Washington — The viruslike "Code Red" worm began to take hold Wednesday, infecting at least 22,000 Web sites and spreading fears of an Internet-wide slowdown. But officials remained hopeful that enough computers were inoculated to avoid major interruptions.
The infection rate seems to be on par with the worm's first outbreak last month, said Alan Paller, research director at the Sans Institute, a computer security think tank working with the government to monitor the Internet. If it continues at its current rate, "We'll see some substantial effects as we did on (July) 19th."
Government officials said the July peak could be reached within the day. The worm has been seen worldwide.
"Based on preliminary analysis, we expect a level of worm activity comparable to the July 19 Code Red infection, which resulted in infection of over 250,000 systems," according to a joint statement from the FBI, White House and other agencies. "It should achieve that level of activity by this afternoon."
While the worm is spreading exponentially, the rate is still slightly declining each hour, prompting officials to be more optimistic that they got the word out in time.
Chad Dougherty, an Internet security analyst at the government-funded Computer Emergency Response Team, said: "It looks like there's a potential for a very large number of machines to be affected.
"We received a few reports of sites that indicated that they were experiencing some limited denial of service," Dougherty said, referring to a slowdown at those sites.
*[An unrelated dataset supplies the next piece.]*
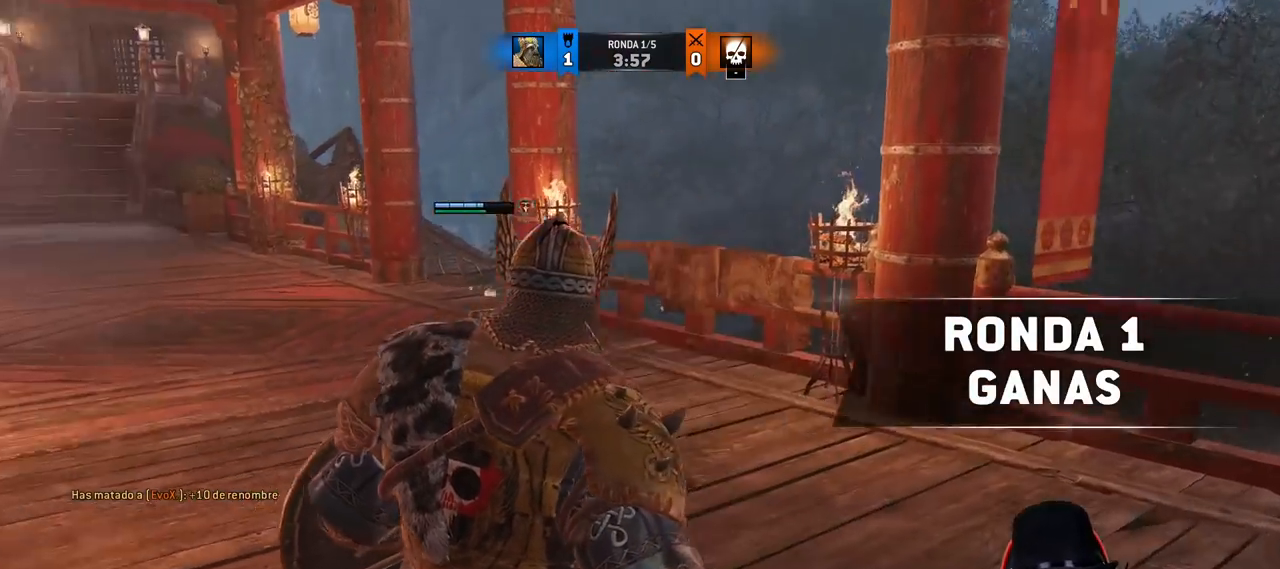
{"buttons": [], "left_stick": "center", "right_stick": "center", "button_events": []}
He declined to identify the sites or say whether they were owned by the government or private companies.
Early analysis wondered whether the July slowdowns were due to a Baltimore train crash that damaged some fiber-optic lines, but now officials blame the incident on Code Red. Then, the worm had only a day to spread before it was programmed to go into an attack mode against the White House Web site. But now the worm has much more time to do damage.
The worm can spread quickly without human intervention, but does not affect most home computers.
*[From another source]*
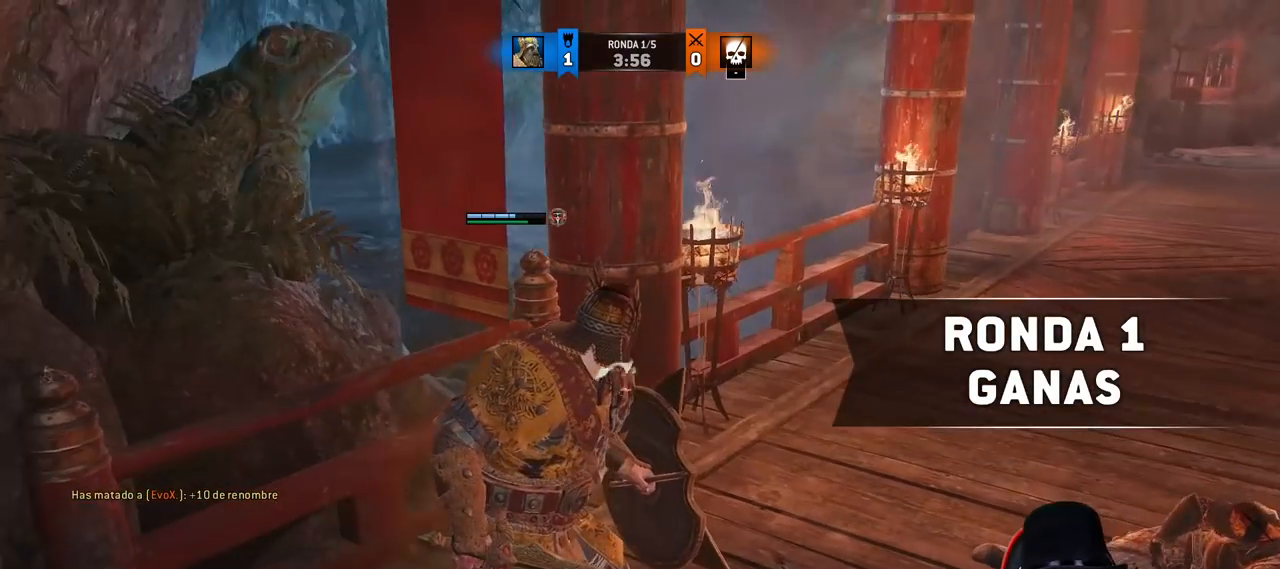
{"buttons": [], "left_stick": "up-right", "right_stick": "center", "button_events": []}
The malicious program can only be stopped if enough Web site operators install Microsoft's software patch, which plugs the security hole the worm uses to attack. FBI officials continued to implore computer users to download the patch.
FBI officials said late Tuesday that over a million people had downloaded the patch from Microsoft, although it was impossible to guess how many computers have actually been fixed.
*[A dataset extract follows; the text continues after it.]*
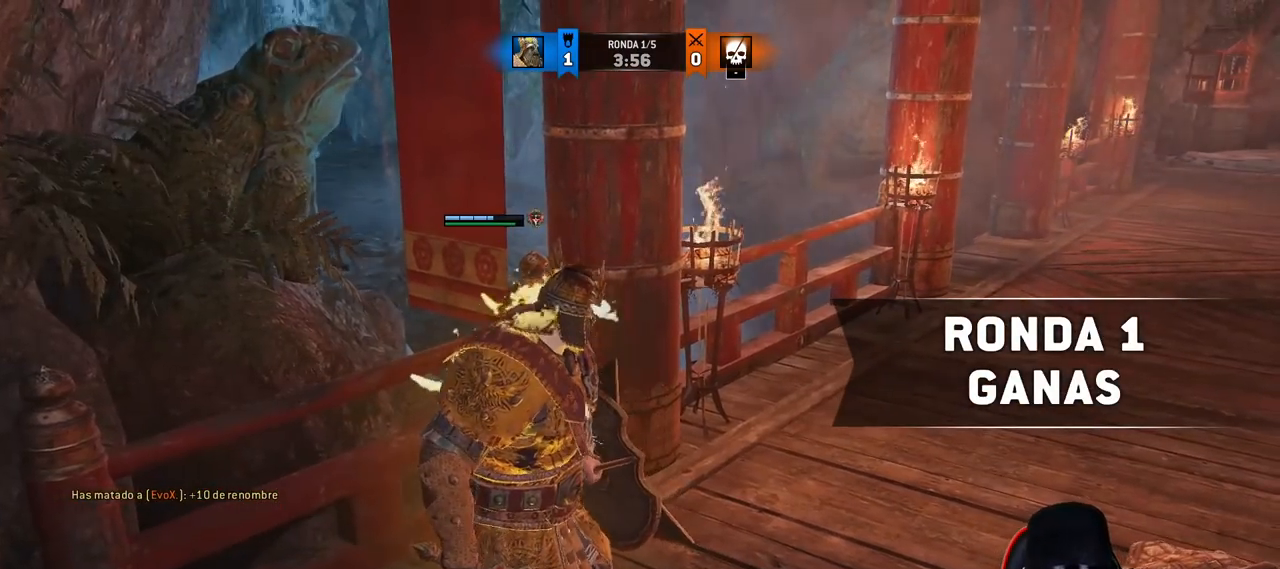
{"buttons": [], "left_stick": "up-right", "right_stick": "center", "button_events": []}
Experts' predictions ranged from the infection of a million or more computers and a massive Internet slowdown to little effect. The government took few chances, pressing to get as many Web site operators as possible to inoculate their systems before the attack.
Code Red is the most infamous computer worm since the first worm, created in 1988, which took down most of the fledgling Internet.
Experts worried that newly discovered versions of the worm can be reprogrammed to launch crippling attacks on any Web site.
Web site administrators running Microsoft Windows NT and 2000 operating systems, along with the Internet Information Services software, should download the patch from Microsoft's Web site. Users running Windows 95, 98 or Me are not vulnerable.